Let’s go through the various media and talk about how each can be contributed to.
There is a Flickr group called Virtual Communities. All you need to do is join the group, and then add some photos to it. The content is displayed on the VC homepage through a Flickr ‘badge’ which displays the latest 5 images. The ones there now are just some random ones I chucked up to test things out.
Check – is this the right way? Could we just use a particular tag, thus making it even easier?
This uses a VodPod pod called (guess what?) Virtual Communities. This works best as you can add video from a number of providers to it, and it produces a nice widget. All you need to do is join the Pod, and start adding video to it.
An Upcoming widget for the Virtual Communities group displays upcoming relevent events. Of which there are currently none. This was added after the screenshot above was taken, by the way.
This is an RSS feed which aggregates a number of blogs (those of Messrs Wilcox, Dickson, Mitchell and, er, me). This is done through the rather mega FeedJumbler. This combined feed is then spat onto the page with MagpieRSS.
Check: Do we want all blog posts? Or could we use a category or tag based RSS feed? Both WordPress (hosted and non-hosted versions) and TypePad are both capable of this…
Also – would it be better to display cotent from blogposts, and give them a bigger and more central lump of the screen?
MagpieRSS once again comes to the rescue, this time chucking the latest del.icio.us bookmarks that have been saved with the tag ‘virtualcommunities’.
Check: this probably needs to be changed to a more specific tag that people aren’t likely to use by accident…unless the accidental is actually more fun?

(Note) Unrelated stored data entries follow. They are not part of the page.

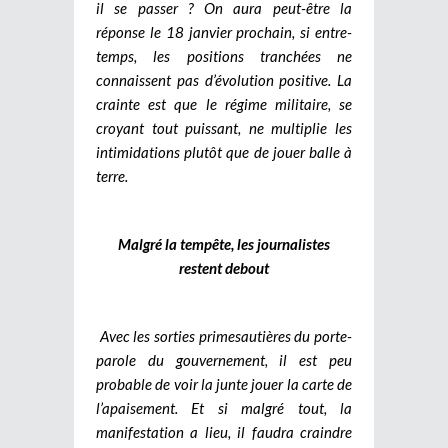
il se passer ? On aura peut-être la
réponse le 18 janvier prochain, si entre-
temps, les positions tranchées ne
connaissent pas d’évolution positive. La
crainte est que le régime militaire, se
croyant tout puissant, ne multiplie les
intimidations plutôt que de jouer balle à
terre.
Malgré la tempête, les journalistes
restent debout
Avec les sorties primesautières du porte-
parole du gouvernement, il est peu
probable de voir la junte jouer la carte de
l’apaisement. Et si malgré tout, la
manifestation a lieu, il faudra craindre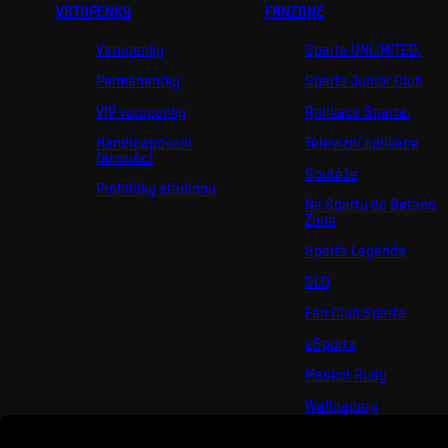
VSTUPENKY
FANZONE
Vstupenky
Sparta UNLIMITED.
Permanentky
Sparta Junior Club
VIP vstupenky
Aplikace Sparta.
Handicapovaní
Televizní aplikace
fanoušci
Soutěže
Prohlídky stadionu
Na Spartu do Betano
Zone
Sparta Legends
SLO
Fan Club Sparta
eSports
Maskot Rudy
Wallpapery
Sociální sítě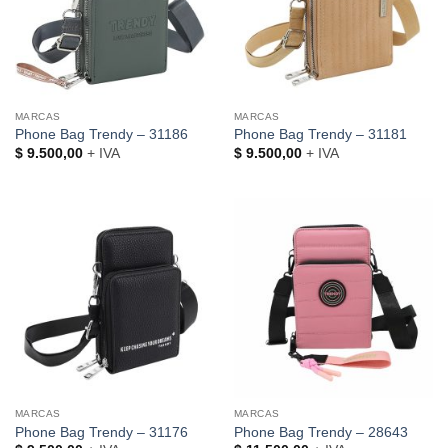
MARCAS
MARCAS
Phone Bag Trendy – 31186
Phone Bag Trendy – 31181
$
9.500,00
+ IVA
$
9.500,00
+ IVA
MARCAS
MARCAS
Phone Bag Trendy – 31176
Phone Bag Trendy – 28643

There is a group on SlideShare called Virtual Communities. Oh yes! Anything added to it is republished on the VC homepage with a rather marvellous widget. Anyone can join the group and any presentation can be added to the group.
It obviously needs a redesign, and a decent stylesheet putting together. But it works, I think. It needs a central combined RSS feed, but FeedJumbler can do that. Maybe another combined feed to track comments on all the different services would be cool too (if possible!).

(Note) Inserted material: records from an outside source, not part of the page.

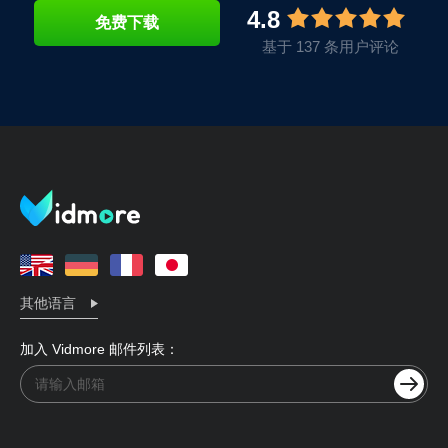
4.8
免费下载
基于 137 条用户评论
其他语言
加入 Vidmore 邮件列表：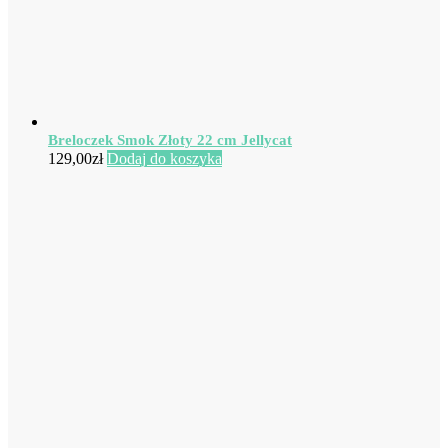
Breloczek Smok Złoty 22 cm Jellycat
129,00
zł
Dodaj do koszyka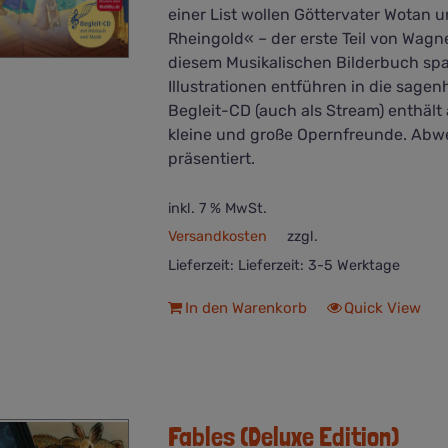
einer List wollen Göttervater Wotan 
Rheingold« – der erste Teil von Wagn
diesem Musikalischen Bilderbuch spa
Illustrationen entführen in die sage
Begleit-CD (auch als Stream) enthält
kleine und große Opernfreunde. Abw
präsentiert.
inkl. 7 % MwSt.
Versandkosten
zzgl.
Lieferzeit:
Lieferzeit: 3-5 Werktage
In den Warenkorb
Quick View
Fables (Deluxe Edition)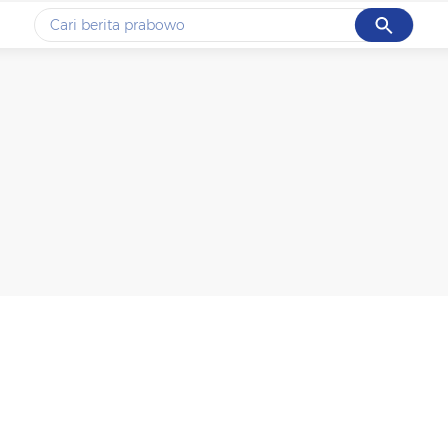
Cancel
Yang sedang ramai dicari
#1
data live draw sgp
#2
piala presiden 2026
#3
prabowo
#4
iran
#5
gempa hari ini
Promoted
Terakhir yang dicari
Loading...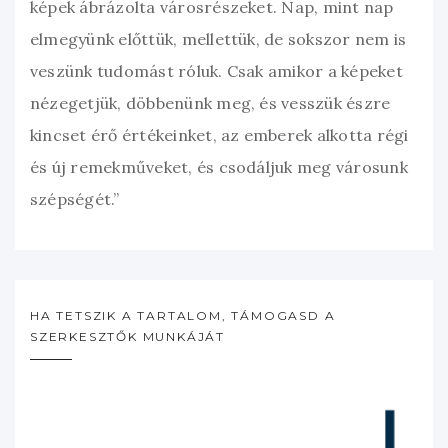
képek ábrázolta városrészeket. Nap, mint nap
elmegyünk előttük, mellettük, de sokszor nem is
veszünk tudomást róluk. Csak amikor a képeket
nézegetjük, döbbenünk meg, és vesszük észre
kincset érő értékeinket, az emberek alkotta régi
és új remekműveket, és csodáljuk meg városunk
szépségét.”
HA TETSZIK A TARTALOM, TÁMOGASD A
SZERKESZTŐK MUNKÁJÁT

Other services that could be included are something like a shared box.net account, which can be added as a widget for sharing uploaded files. There isn’t a wiki, and I am not sure how one could be incorporated into this model, other than through tagging wiki pages in del.icio.us. What about audio?
If this is a model that people are interested in, I’m quite happy to package up the various scripts it uses and make it available. Another option might be to host other communities of this type at (say) http://virtualcommunities.eu/anothercommunity. The bandwidth on my side wouldn’t be much as the services are the things taking the hits.
Creating some kind of web based framework around the whole thing, allowing people to create communities and add stuff to them using a web interface would be really cool, but waaaay beyond my capabilities.
Please do provide feedback, especially those involved in the earlier discussion – is this the sort of thing you were thinking about?